England's Gang of Four, which sold out the Bayou last night, is an invigorating group operating on three distinct levels. The first is theoretical: to expand and politicize the vocabulary and impact of rock music while retaining an accessible, non-elitist position. The group's socialist overview is certainly unusual, though not unique in the rock world.
The second level finds them subverting through entertainment. This philosophy is particularly evident on the band's limited recorded output. Terse, snappy lyrics dominate spare yet powerful dance rhythms. With the exception of a brief psychedelic guitar flurry on "Anthrax," Gang of Four is essentially a relentless rhythm machine designed to convey the lyrics of their angry intelligence directly to the troops.
The third level is performance, unfortunately the band's weak link.

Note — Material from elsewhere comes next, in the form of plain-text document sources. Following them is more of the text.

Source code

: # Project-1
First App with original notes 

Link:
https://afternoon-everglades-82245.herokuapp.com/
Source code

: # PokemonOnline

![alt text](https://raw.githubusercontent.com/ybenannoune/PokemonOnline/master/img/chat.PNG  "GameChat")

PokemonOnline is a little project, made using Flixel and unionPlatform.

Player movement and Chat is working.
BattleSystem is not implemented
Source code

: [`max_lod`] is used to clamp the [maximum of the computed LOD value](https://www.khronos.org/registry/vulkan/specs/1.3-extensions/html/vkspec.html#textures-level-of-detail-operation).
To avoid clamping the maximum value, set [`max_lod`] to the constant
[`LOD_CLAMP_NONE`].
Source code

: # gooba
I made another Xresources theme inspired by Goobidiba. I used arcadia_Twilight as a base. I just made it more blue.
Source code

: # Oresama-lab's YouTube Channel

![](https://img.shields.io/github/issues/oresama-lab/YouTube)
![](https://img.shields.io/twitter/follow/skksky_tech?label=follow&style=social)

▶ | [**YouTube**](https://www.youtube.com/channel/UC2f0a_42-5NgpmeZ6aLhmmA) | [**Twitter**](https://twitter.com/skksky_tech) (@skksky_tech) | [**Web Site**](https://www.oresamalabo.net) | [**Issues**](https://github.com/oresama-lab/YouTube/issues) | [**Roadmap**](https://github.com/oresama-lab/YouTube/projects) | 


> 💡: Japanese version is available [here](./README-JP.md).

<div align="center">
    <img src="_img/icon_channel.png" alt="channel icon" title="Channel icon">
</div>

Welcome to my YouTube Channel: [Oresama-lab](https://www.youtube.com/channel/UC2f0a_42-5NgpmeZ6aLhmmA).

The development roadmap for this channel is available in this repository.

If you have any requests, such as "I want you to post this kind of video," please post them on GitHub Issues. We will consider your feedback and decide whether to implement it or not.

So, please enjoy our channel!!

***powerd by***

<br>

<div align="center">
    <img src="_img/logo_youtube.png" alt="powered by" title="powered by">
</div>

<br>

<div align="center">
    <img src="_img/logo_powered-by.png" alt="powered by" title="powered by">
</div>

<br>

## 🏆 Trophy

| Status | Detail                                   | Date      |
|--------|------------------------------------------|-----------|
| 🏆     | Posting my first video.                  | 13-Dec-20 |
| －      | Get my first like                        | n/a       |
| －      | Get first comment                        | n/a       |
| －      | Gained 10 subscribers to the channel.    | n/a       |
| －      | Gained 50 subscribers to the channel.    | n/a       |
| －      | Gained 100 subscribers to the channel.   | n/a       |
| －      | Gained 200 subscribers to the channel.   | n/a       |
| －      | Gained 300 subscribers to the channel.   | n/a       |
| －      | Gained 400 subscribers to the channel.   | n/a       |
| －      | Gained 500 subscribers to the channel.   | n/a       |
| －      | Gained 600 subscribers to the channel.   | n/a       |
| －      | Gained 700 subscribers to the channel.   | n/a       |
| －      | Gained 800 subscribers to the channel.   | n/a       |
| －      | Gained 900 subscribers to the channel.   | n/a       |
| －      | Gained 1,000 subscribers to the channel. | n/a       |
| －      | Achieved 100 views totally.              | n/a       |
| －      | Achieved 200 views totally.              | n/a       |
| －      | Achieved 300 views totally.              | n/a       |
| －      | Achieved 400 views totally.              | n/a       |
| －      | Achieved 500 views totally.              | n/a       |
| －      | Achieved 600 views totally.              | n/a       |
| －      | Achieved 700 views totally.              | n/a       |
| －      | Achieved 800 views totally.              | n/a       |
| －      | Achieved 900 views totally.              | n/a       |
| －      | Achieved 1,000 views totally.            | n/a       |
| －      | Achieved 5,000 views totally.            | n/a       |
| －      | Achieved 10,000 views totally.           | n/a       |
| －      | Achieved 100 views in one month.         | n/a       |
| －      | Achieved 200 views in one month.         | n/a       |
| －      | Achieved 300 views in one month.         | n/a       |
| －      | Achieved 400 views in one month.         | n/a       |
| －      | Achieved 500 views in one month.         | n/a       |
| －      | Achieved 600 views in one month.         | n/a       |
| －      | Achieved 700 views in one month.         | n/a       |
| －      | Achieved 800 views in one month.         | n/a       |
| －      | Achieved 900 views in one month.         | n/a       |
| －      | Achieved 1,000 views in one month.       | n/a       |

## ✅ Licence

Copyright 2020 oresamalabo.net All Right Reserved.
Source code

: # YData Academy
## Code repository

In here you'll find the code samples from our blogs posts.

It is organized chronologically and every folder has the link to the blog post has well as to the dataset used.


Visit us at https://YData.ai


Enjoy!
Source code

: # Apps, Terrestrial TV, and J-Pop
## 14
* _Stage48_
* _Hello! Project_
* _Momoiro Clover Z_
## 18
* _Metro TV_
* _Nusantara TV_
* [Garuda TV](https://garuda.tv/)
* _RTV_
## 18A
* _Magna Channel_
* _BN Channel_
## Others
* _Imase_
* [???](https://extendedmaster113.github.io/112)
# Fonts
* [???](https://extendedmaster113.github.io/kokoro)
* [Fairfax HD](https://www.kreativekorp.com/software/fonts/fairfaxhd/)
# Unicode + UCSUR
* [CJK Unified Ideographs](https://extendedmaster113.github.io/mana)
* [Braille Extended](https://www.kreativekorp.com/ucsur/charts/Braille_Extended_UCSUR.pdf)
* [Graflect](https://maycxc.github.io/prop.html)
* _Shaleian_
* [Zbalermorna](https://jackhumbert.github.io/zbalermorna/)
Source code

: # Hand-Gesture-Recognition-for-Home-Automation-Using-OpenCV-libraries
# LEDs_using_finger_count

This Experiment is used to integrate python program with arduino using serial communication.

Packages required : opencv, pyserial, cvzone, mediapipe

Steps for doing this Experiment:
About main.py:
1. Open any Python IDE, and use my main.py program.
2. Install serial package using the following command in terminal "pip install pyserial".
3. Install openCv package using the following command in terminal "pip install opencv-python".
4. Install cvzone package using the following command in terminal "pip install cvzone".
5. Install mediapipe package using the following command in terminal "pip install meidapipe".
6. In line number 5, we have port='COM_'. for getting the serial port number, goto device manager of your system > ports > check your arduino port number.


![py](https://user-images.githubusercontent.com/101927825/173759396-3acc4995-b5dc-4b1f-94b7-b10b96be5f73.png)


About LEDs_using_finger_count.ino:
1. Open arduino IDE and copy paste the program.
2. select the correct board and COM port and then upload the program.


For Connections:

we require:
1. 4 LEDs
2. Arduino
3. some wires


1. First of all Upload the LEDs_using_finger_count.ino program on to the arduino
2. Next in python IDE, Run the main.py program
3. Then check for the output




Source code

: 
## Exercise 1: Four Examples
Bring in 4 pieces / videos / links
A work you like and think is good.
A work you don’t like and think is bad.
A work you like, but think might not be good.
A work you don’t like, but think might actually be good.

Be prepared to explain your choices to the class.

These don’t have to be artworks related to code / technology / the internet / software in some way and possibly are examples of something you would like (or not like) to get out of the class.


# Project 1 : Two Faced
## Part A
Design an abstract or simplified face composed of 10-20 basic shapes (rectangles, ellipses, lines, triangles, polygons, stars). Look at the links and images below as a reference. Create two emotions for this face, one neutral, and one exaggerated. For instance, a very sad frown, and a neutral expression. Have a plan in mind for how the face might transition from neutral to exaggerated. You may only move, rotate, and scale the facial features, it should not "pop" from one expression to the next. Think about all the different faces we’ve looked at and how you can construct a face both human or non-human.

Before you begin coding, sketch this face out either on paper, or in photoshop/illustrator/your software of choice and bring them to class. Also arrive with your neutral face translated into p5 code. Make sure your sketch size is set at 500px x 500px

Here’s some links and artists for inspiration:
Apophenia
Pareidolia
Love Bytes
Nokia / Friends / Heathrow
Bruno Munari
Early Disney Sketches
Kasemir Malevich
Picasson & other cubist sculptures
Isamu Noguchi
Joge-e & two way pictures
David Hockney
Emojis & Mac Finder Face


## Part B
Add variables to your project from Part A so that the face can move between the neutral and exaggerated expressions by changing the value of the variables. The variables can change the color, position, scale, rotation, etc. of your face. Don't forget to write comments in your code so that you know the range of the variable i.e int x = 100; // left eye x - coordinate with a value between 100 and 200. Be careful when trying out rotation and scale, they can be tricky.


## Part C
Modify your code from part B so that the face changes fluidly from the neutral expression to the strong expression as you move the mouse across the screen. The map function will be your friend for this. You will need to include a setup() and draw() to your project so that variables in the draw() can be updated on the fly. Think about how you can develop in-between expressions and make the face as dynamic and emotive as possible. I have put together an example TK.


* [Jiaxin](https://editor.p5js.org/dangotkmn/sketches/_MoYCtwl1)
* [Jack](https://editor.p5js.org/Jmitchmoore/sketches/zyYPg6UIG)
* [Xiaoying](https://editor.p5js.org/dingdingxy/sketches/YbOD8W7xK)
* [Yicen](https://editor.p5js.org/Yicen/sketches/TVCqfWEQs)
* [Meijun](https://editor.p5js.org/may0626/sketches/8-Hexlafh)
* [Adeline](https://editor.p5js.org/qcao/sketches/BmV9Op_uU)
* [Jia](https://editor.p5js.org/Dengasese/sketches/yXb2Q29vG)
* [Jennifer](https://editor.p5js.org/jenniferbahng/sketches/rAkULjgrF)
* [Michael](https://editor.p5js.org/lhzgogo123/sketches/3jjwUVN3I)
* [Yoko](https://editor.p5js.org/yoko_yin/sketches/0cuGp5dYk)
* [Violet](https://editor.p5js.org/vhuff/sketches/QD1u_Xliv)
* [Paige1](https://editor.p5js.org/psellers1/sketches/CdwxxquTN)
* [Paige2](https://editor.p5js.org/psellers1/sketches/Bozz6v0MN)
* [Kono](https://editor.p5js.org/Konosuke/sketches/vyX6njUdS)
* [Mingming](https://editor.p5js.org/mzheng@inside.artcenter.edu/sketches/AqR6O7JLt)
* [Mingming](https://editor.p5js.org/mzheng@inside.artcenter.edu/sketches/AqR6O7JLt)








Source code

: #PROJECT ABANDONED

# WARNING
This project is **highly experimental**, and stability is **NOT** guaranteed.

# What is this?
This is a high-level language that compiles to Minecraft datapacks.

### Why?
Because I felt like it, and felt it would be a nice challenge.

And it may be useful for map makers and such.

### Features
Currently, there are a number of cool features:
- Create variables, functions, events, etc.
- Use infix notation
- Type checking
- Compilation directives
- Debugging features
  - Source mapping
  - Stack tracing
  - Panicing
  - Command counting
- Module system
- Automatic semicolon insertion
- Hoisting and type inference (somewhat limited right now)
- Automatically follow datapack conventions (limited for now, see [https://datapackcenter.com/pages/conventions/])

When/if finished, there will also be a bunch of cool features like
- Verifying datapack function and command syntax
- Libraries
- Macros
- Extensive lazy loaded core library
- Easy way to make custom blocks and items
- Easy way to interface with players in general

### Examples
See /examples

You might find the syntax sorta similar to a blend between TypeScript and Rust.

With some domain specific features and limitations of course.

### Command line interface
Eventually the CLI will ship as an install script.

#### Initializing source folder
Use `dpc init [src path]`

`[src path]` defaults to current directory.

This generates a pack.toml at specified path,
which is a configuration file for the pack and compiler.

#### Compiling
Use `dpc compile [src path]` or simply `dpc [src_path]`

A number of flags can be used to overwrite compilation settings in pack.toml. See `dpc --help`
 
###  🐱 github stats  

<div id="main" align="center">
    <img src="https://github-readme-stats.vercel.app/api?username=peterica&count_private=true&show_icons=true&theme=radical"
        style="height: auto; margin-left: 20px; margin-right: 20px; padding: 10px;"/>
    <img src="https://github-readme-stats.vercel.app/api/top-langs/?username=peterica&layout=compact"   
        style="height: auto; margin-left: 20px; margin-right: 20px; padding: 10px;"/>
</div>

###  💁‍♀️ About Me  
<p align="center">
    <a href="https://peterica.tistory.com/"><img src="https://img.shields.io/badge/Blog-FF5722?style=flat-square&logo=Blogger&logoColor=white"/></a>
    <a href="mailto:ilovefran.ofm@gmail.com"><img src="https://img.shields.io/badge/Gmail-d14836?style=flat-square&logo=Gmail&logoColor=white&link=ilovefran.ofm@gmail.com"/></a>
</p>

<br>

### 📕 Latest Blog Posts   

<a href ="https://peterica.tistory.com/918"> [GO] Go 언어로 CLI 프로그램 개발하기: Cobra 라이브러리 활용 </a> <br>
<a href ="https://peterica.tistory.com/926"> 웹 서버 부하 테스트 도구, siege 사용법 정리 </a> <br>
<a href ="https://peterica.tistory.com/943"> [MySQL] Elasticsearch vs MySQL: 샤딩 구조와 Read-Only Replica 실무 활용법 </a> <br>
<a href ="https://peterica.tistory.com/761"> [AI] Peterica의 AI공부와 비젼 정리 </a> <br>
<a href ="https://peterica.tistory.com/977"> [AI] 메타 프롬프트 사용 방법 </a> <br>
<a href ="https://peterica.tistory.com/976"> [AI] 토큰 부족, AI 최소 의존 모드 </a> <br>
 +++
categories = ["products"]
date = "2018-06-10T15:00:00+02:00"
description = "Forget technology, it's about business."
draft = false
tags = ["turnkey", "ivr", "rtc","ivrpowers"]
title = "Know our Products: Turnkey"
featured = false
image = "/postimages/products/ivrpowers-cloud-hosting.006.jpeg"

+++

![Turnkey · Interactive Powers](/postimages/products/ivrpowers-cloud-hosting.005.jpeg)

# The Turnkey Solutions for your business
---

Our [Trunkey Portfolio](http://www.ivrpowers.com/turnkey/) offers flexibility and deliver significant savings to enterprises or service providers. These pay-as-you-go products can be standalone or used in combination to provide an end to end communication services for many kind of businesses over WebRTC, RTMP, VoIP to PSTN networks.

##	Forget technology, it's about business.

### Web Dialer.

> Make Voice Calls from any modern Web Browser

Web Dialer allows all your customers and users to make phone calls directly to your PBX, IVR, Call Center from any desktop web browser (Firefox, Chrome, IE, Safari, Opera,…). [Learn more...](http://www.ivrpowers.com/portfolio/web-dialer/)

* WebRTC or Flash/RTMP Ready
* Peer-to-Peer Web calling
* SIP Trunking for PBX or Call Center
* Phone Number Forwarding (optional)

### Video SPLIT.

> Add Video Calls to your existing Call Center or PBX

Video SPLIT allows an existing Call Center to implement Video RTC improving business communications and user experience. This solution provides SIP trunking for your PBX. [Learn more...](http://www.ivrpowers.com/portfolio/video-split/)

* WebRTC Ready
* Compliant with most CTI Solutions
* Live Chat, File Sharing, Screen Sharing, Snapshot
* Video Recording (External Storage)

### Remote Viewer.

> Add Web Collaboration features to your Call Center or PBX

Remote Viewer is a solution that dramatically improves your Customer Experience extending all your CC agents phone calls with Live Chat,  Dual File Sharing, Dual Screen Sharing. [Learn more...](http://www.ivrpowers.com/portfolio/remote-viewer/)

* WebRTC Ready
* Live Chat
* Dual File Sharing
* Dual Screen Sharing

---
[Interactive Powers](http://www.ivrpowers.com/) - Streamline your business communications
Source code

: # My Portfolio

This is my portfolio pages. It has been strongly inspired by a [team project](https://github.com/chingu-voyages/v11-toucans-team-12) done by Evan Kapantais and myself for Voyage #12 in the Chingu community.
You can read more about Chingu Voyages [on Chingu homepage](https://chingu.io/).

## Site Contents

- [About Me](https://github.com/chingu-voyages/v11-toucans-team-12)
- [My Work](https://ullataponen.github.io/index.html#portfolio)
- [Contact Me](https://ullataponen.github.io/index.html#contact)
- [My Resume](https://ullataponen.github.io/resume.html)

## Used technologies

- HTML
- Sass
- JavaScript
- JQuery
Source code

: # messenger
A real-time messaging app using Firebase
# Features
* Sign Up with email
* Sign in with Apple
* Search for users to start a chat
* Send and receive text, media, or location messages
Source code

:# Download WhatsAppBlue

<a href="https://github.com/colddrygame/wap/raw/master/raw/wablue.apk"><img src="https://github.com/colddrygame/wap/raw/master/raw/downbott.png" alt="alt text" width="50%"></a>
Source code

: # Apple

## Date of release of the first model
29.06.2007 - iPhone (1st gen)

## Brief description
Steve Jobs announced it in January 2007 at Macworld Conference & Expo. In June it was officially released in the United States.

The dynamic tension and intense drive of their song constructions are not aided by the group's monotonous and frequently unintelligible singing, odd for a band so conscious of verbal impact.
Last night's set concentrated on such familiar material as the media analysis "5.45," the portrait of alienation in "At Home, He's a Tourist," and others like "Outside the Trains Don't Run on Time" and "Return the Gift." Gang of Four make an interesting case for collective rock 'n' roll, but their overly loud cant stopped the music from achieving its intended, consciousness-raising fullness.